━━━━━ Supplied data ━━━━━

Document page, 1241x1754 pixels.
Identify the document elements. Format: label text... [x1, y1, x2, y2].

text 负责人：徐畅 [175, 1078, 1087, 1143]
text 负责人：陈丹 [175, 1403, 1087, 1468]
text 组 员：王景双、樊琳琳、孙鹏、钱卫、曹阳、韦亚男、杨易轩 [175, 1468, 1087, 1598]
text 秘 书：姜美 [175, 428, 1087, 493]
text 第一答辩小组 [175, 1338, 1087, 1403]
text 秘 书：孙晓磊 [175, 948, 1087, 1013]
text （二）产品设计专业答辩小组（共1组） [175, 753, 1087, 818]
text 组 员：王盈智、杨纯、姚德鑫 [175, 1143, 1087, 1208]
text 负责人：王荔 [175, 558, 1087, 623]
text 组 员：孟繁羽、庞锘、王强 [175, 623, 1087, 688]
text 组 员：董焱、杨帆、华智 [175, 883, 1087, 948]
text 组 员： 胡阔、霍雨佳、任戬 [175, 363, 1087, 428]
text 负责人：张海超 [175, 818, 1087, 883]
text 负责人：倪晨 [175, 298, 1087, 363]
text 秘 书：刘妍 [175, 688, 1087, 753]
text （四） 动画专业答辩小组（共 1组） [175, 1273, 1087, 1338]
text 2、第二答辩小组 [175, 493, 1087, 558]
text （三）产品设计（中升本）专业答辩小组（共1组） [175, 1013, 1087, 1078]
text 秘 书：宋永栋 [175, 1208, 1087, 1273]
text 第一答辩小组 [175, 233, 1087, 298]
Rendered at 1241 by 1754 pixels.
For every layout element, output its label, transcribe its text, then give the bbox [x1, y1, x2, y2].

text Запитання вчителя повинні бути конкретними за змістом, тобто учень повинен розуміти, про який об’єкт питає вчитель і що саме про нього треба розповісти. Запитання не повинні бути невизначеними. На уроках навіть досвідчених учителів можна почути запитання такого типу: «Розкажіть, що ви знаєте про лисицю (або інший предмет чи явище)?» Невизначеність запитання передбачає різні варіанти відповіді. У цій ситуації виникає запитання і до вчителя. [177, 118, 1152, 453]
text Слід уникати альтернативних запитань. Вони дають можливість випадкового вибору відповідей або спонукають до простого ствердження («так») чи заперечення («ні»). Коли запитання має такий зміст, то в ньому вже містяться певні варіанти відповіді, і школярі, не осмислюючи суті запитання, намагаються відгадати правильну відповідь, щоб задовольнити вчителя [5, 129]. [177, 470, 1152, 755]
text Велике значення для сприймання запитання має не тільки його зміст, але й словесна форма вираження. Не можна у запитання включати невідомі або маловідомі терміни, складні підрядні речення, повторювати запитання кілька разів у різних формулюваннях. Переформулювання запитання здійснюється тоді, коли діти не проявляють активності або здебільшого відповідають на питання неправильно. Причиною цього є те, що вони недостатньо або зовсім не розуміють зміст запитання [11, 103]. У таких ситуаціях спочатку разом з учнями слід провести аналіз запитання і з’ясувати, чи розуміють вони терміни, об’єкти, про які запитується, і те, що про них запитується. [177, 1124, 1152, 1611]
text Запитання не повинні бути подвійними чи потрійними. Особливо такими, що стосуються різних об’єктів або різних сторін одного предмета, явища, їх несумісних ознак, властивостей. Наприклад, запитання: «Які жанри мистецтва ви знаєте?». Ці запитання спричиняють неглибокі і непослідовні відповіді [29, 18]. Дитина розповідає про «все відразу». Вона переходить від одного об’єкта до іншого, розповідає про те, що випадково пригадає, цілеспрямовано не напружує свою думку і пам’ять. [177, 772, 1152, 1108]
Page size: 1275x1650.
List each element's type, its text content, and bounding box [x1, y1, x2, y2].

━━━━━

Assignment: Transcribe the lines above precisely, keeping each one unchanged.

Exercise response:
Document page, 1241x1754 pixels.
Identify the document elements. Format: label text... [x1, y1, x2, y2].

text 负责人：徐畅 [175, 1078, 1087, 1143]
text 负责人：陈丹 [175, 1403, 1087, 1468]
text 组 员：王景双、樊琳琳、孙鹏、钱卫、曹阳、韦亚男、杨易轩 [175, 1468, 1087, 1598]
text 秘 书：姜美 [175, 428, 1087, 493]
text 第一答辩小组 [175, 1338, 1087, 1403]
text 秘 书：孙晓磊 [175, 948, 1087, 1013]
text （二）产品设计专业答辩小组（共1组） [175, 753, 1087, 818]
text 组 员：王盈智、杨纯、姚德鑫 [175, 1143, 1087, 1208]
text 负责人：王荔 [175, 558, 1087, 623]
text 组 员：孟繁羽、庞锘、王强 [175, 623, 1087, 688]
text 组 员：董焱、杨帆、华智 [175, 883, 1087, 948]
text 组 员： 胡阔、霍雨佳、任戬 [175, 363, 1087, 428]
text 负责人：张海超 [175, 818, 1087, 883]
text 负责人：倪晨 [175, 298, 1087, 363]
text 秘 书：刘妍 [175, 688, 1087, 753]
text （四） 动画专业答辩小组（共 1组） [175, 1273, 1087, 1338]
text 2、第二答辩小组 [175, 493, 1087, 558]
text （三）产品设计（中升本）专业答辩小组（共1组） [175, 1013, 1087, 1078]
text 秘 书：宋永栋 [175, 1208, 1087, 1273]
text 第一答辩小组 [175, 233, 1087, 298]
Rendered at 1241 by 1754 pixels.
For every layout element, output its label, transcribe its text, then give the bbox [x1, y1, x2, y2].

text Запитання вчителя повинні бути конкретними за змістом, тобто учень повинен розуміти, про який об’єкт питає вчитель і що саме про нього треба розповісти. Запитання не повинні бути невизначеними. На уроках навіть досвідчених учителів можна почути запитання такого типу: «Розкажіть, що ви знаєте про лисицю (або інший предмет чи явище)?» Невизначеність запитання передбачає різні варіанти відповіді. У цій ситуації виникає запитання і до вчителя. [177, 118, 1152, 453]
text Слід уникати альтернативних запитань. Вони дають можливість випадкового вибору відповідей або спонукають до простого ствердження («так») чи заперечення («ні»). Коли запитання має такий зміст, то в ньому вже містяться певні варіанти відповіді, і школярі, не осмислюючи суті запитання, намагаються відгадати правильну відповідь, щоб задовольнити вчителя [5, 129]. [177, 470, 1152, 755]
text Велике значення для сприймання запитання має не тільки його зміст, але й словесна форма вираження. Не можна у запитання включати невідомі або маловідомі терміни, складні підрядні речення, повторювати запитання кілька разів у різних формулюваннях. Переформулювання запитання здійснюється тоді, коли діти не проявляють активності або здебільшого відповідають на питання неправильно. Причиною цього є те, що вони недостатньо або зовсім не розуміють зміст запитання [11, 103]. У таких ситуаціях спочатку разом з учнями слід провести аналіз запитання і з’ясувати, чи розуміють вони терміни, об’єкти, про які запитується, і те, що про них запитується. [177, 1124, 1152, 1611]
text Запитання не повинні бути подвійними чи потрійними. Особливо такими, що стосуються різних об’єктів або різних сторін одного предмета, явища, їх несумісних ознак, властивостей. Наприклад, запитання: «Які жанри мистецтва ви знаєте?». Ці запитання спричиняють неглибокі і непослідовні відповіді [29, 18]. Дитина розповідає про «все відразу». Вона переходить від одного об’єкта до іншого, розповідає про те, що випадково пригадає, цілеспрямовано не напружує свою думку і пам’ять. [177, 772, 1152, 1108]
Page size: 1275x1650.
List each element's type, its text content, and bounding box [x1, y1, x2, y2].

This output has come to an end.